Dagegen teilte die türkische Armee am Mittwoch mit, sie habe sich bei der Suche nach den Offizieren verhalten, wie es das Gesetz vorsieht. Durchsuchungen in Einrichtungen der Armee erforderten die Anwesenheit eines Staatsanwaltes, würden aber von Angehörigen des Militärs durchgeführt, teilte der Generalstab mit.

AKP-Verbot weiter unklar

Überhaupt ist bisher unklar, ob es überhaupt zu einem Verbot der AKP kommt.

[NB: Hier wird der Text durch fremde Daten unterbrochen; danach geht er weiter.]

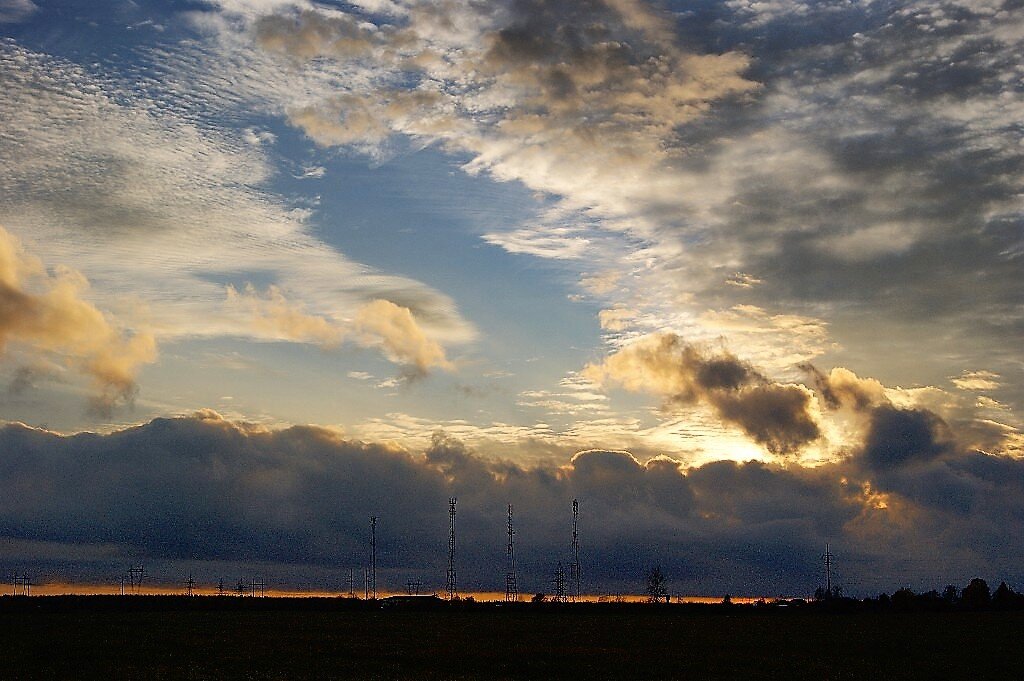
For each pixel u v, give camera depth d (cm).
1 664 8162
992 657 9850
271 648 9800
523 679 7450
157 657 8794
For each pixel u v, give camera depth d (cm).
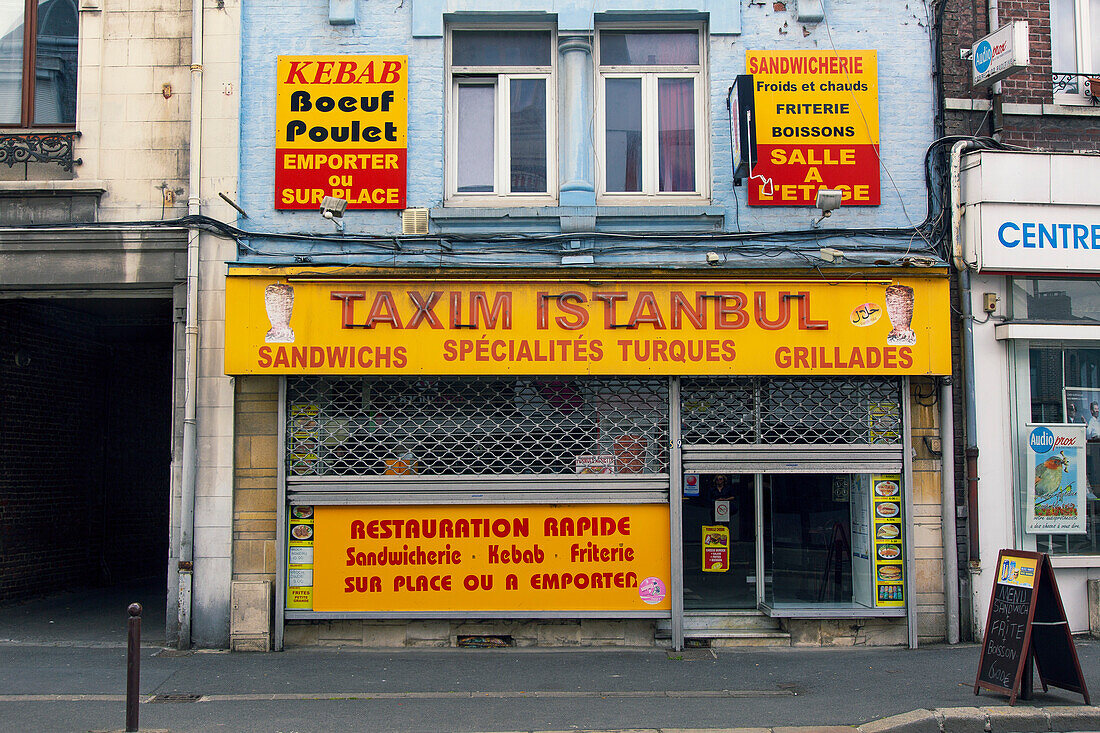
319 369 888
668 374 895
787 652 892
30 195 940
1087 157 931
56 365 1198
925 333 904
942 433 930
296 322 891
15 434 1112
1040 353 951
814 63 953
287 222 935
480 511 905
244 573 908
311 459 916
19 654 888
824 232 933
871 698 725
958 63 967
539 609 898
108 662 856
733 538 939
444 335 894
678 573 901
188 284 923
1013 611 711
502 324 896
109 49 961
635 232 936
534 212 934
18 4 995
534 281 900
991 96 964
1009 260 919
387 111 945
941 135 955
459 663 848
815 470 912
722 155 956
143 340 1375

Nachdem das Verfassungsgericht im Kopftuchstreit bereits gegen die AKP entschieden hat, führt der Generalstaatsanwalt dies als einen Beweis für eine verfassungswidrige Grundhaltung der Partei von Erdogan an. Andere Stimmen meinen, die Verfassungsrichter könnten es bei einem Warnschuss belassen.

Am Donnerstag trägt die AKP vor den Richtern in Ankara ihre 200 Seiten umfassende Verteidigungsschrift vor. "Ich glaube, dass die Richter auch eine Möglichkeit finden können, die AKP nicht zu verbieten", sagt ein europäischer Diplomat. Erst wenn die AKP verboten sei und es Schritte hin zu einem autoritären Regime gebe, müsse die Lage in dem EU-Beitrittsland neu bewertet werden.